::: Input
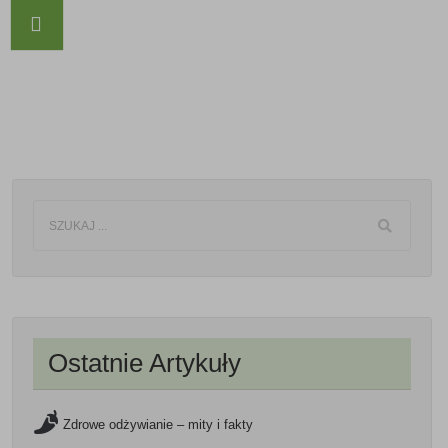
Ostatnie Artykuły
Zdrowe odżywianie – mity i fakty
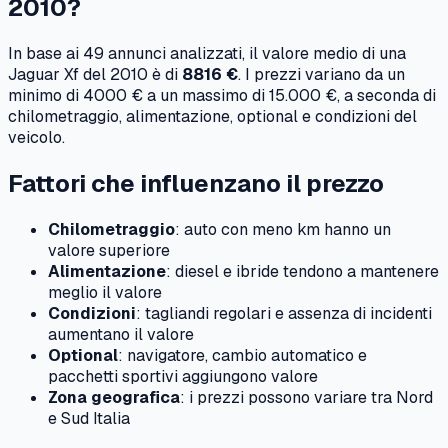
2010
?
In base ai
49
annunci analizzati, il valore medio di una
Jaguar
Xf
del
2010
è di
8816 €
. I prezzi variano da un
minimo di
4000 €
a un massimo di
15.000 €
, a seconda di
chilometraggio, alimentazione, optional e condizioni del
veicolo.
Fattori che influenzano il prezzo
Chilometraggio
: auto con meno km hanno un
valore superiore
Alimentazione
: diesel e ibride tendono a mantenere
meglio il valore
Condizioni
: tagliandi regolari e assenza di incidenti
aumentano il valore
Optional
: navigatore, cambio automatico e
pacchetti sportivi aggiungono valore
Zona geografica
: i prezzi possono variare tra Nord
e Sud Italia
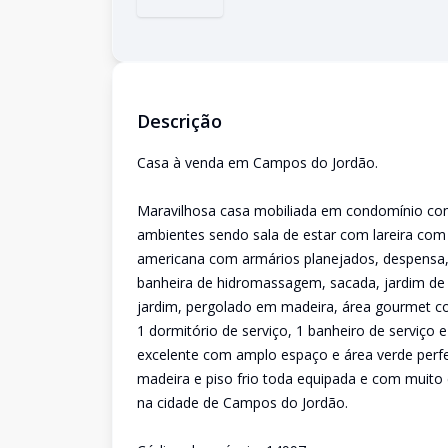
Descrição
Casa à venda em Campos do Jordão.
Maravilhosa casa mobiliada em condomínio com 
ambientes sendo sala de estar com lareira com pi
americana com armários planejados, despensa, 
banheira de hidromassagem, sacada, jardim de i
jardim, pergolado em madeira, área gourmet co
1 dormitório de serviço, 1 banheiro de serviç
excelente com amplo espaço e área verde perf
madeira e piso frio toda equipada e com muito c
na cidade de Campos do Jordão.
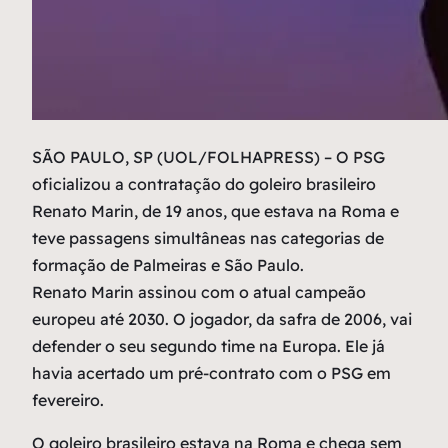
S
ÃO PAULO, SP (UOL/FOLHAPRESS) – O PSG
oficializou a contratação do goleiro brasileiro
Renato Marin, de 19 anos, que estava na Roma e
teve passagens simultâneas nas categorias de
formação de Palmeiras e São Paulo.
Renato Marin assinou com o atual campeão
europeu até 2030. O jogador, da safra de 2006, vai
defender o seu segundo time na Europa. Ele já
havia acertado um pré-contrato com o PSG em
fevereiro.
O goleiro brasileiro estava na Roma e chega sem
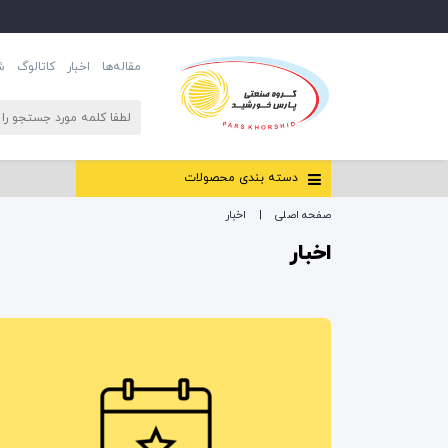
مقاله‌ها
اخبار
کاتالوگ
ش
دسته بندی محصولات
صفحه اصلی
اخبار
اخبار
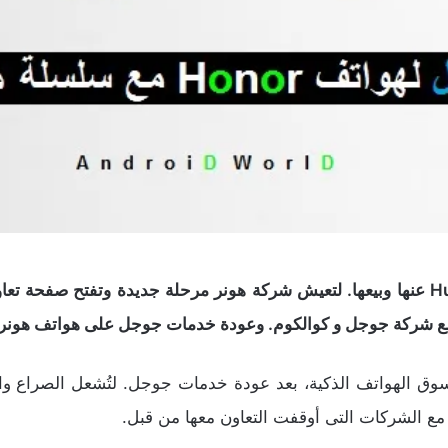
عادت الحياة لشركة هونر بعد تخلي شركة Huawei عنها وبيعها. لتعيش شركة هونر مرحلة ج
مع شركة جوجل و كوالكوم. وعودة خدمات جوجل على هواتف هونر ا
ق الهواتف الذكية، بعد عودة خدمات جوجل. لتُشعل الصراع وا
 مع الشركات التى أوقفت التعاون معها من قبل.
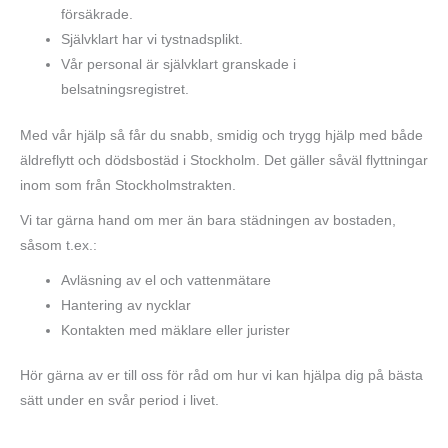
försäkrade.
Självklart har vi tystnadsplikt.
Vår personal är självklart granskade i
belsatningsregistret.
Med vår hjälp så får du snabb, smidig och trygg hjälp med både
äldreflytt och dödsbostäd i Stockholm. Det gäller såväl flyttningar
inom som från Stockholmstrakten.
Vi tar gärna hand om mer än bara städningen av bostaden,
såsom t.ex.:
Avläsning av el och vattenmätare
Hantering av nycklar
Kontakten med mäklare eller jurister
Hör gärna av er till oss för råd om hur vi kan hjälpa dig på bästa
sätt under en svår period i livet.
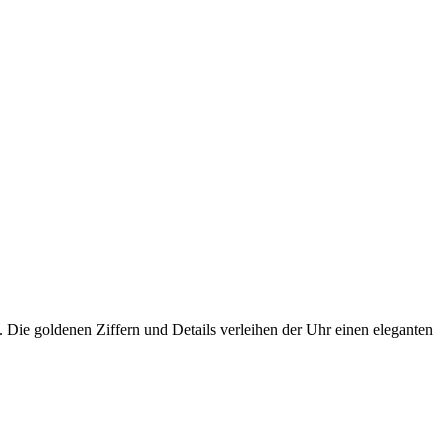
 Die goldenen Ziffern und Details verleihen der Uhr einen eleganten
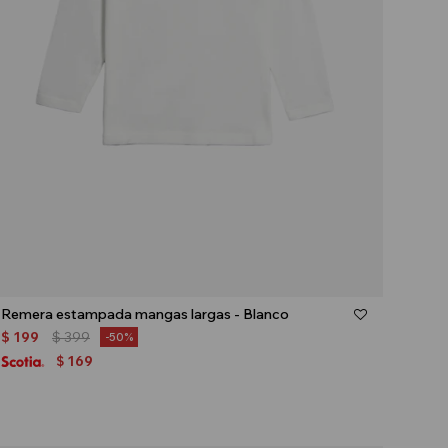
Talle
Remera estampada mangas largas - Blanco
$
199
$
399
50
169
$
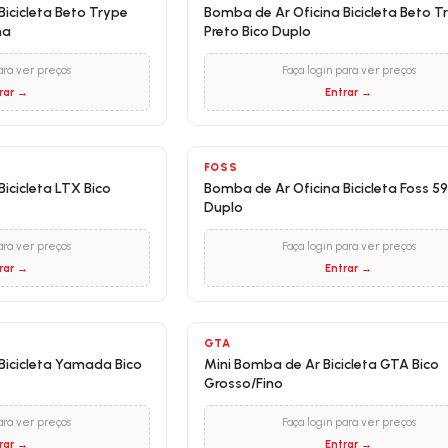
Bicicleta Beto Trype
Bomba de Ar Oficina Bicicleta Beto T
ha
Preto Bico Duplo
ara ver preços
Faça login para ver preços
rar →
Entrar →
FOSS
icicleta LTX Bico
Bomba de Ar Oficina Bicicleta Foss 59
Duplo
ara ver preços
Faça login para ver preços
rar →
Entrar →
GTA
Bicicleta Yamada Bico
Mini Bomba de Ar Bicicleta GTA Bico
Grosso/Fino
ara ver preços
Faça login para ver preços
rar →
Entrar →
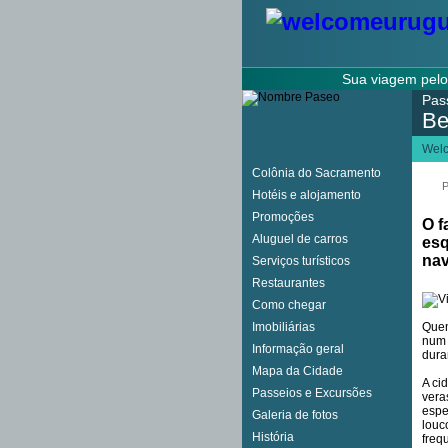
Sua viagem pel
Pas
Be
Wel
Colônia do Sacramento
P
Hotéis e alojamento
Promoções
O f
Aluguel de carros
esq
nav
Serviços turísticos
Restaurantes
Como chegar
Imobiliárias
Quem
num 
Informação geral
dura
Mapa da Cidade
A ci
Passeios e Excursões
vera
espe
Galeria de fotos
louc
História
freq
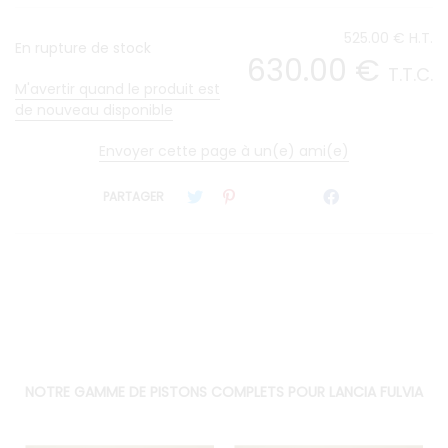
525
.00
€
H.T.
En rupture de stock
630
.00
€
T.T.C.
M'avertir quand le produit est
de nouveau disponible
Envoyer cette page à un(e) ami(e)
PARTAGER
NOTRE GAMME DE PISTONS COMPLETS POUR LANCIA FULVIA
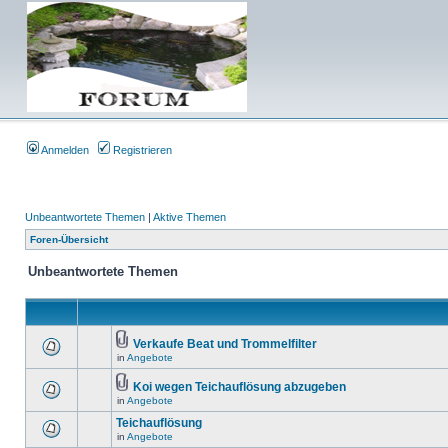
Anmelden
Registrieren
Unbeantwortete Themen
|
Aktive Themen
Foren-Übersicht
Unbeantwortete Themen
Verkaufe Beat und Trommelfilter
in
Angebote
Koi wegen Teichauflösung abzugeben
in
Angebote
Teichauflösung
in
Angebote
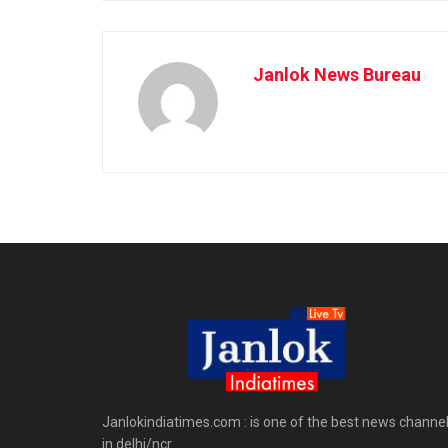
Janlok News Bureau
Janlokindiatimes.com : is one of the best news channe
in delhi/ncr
::::::
::: Input
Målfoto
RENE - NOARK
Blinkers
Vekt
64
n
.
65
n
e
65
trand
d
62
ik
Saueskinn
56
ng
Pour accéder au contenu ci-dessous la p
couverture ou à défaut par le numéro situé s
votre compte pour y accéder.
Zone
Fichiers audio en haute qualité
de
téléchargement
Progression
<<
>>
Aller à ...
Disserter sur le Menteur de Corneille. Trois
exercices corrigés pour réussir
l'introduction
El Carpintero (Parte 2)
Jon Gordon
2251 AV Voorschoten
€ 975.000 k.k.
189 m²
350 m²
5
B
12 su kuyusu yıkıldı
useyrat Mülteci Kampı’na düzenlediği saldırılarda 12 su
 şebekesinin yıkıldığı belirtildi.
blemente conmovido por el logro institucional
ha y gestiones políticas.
::::::
Task to carry out ▸
Turn the stretch of the records from the line containing "Ostatnie Artykuły" through the line containing "Zdrowe odżywianie – mity i fakty" into a JSON list of strings, with one string per line and blank lines left out.

Task result ▸
[
  "Ostatnie Artykuły",
  "Zdrowe odżywianie – mity i fakty"
]